Your objective
Produce a verbatim copy of the data below that contains no pictures.

***** Exercise data *****

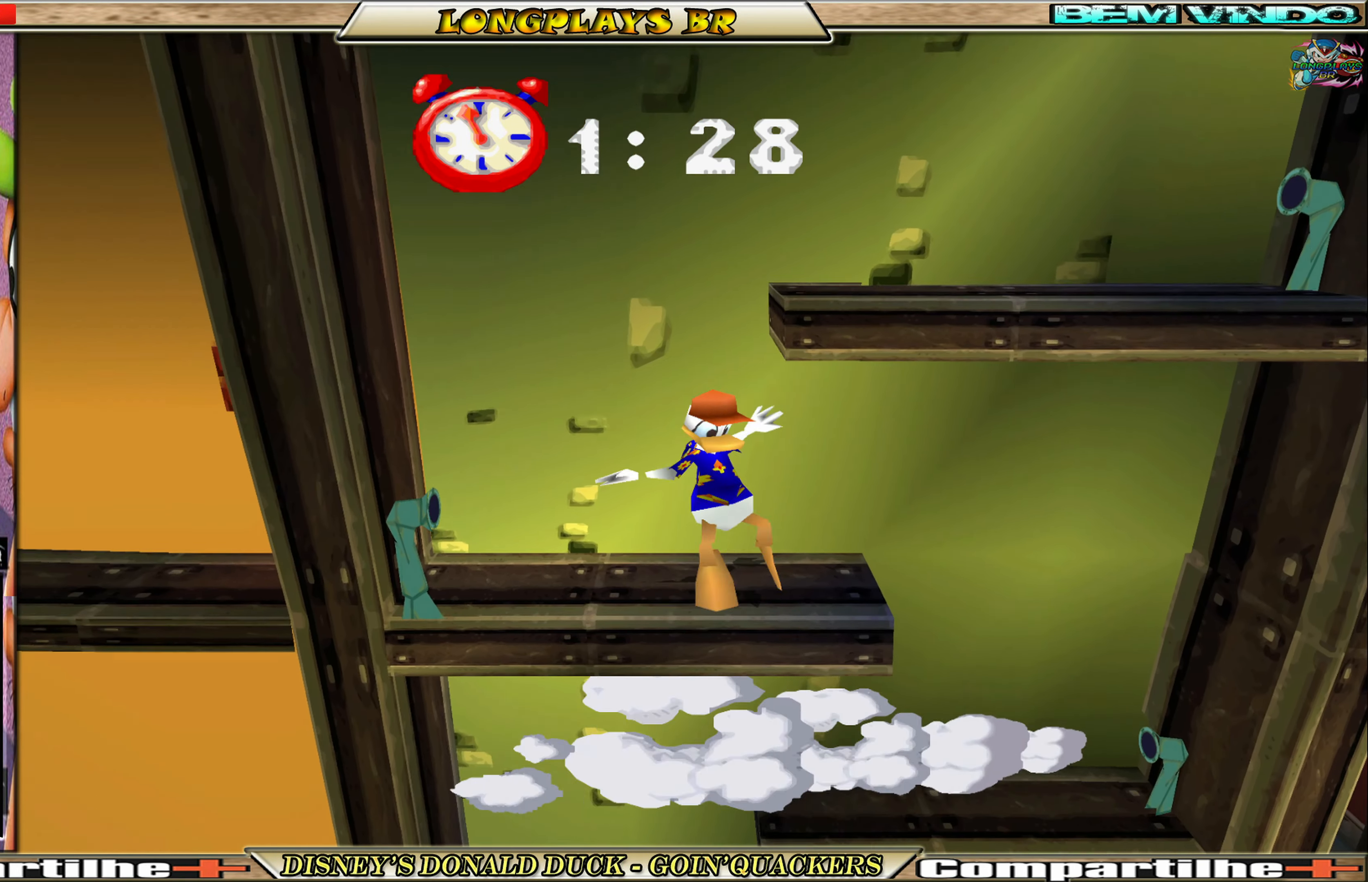
{"buttons": ["DPAD_LEFT"], "left_stick": "center", "events": [[300, "DPAD_RIGHT", "up"], [384, "DPAD_LEFT", "down"]]}
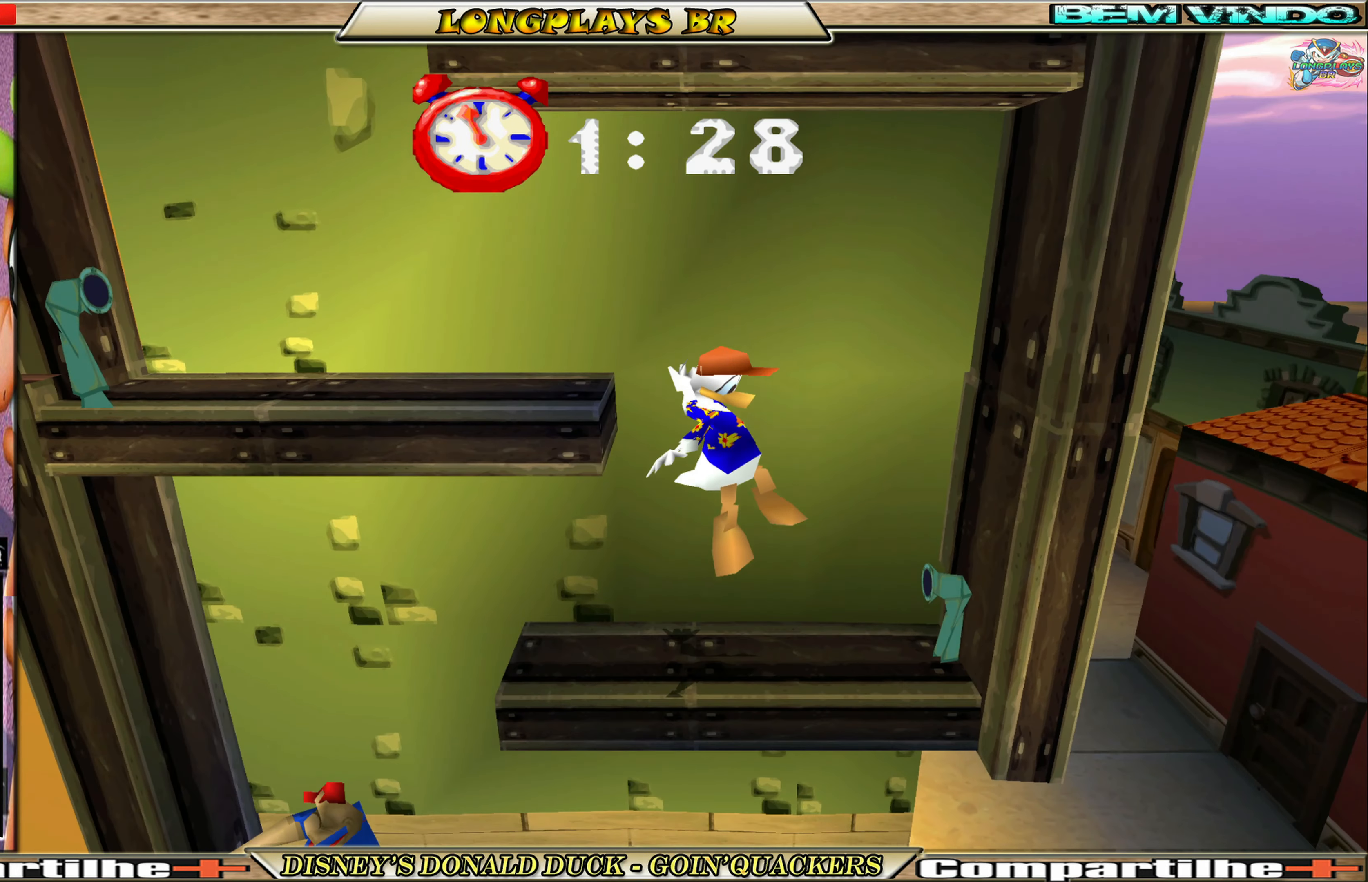
{"buttons": ["DPAD_LEFT"], "left_stick": "center", "events": []}
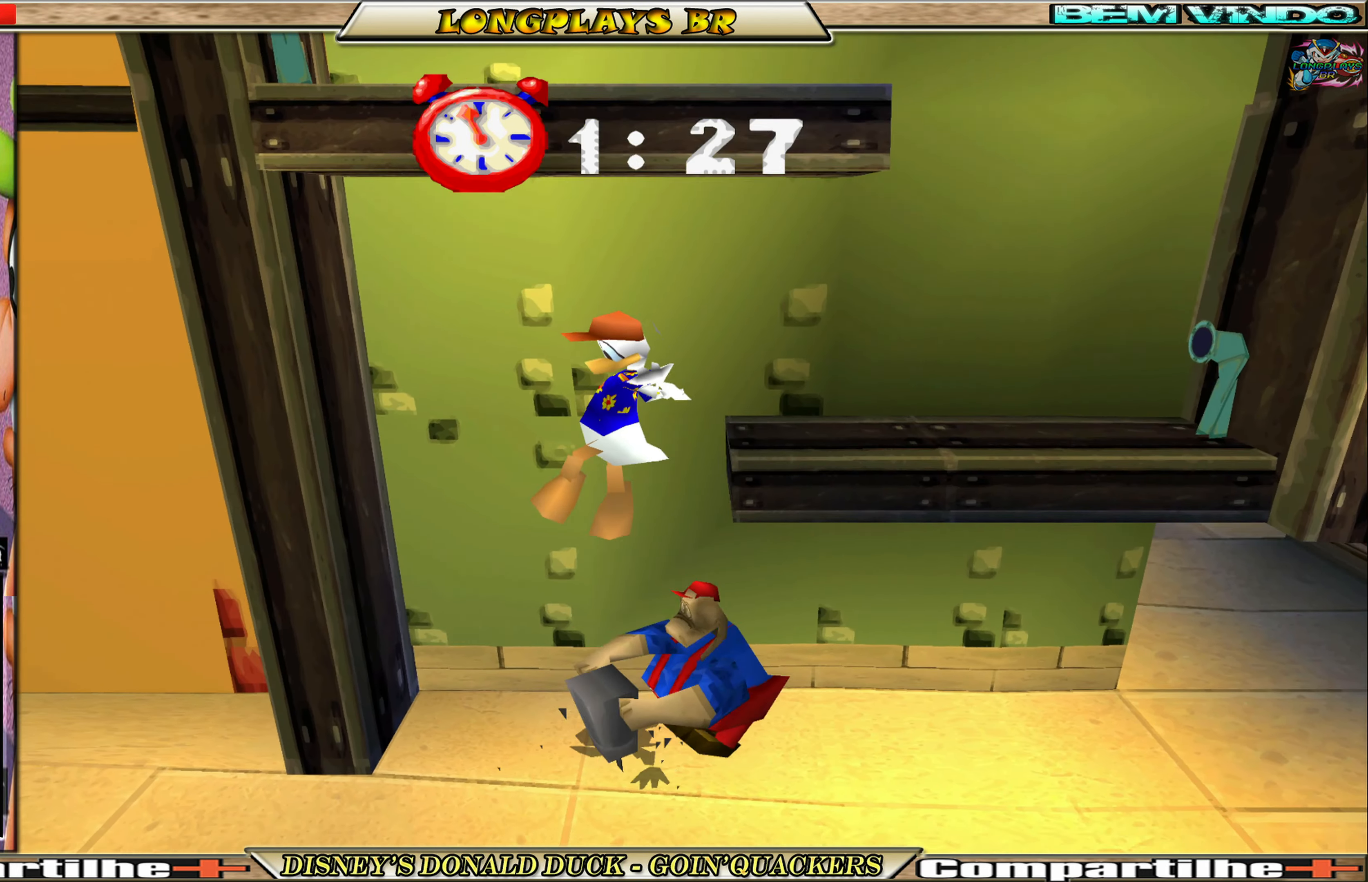
{"buttons": [], "left_stick": "center", "events": [[316, "DPAD_LEFT", "up"]]}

*****

Answer box
{"buttons": ["DPAD_LEFT"], "left_stick": "center", "events": [[300, "DPAD_RIGHT", "up"], [384, "DPAD_LEFT", "down"]]}
{"buttons": ["DPAD_LEFT"], "left_stick": "center", "events": []}
{"buttons": [], "left_stick": "center", "events": [[316, "DPAD_LEFT", "up"]]}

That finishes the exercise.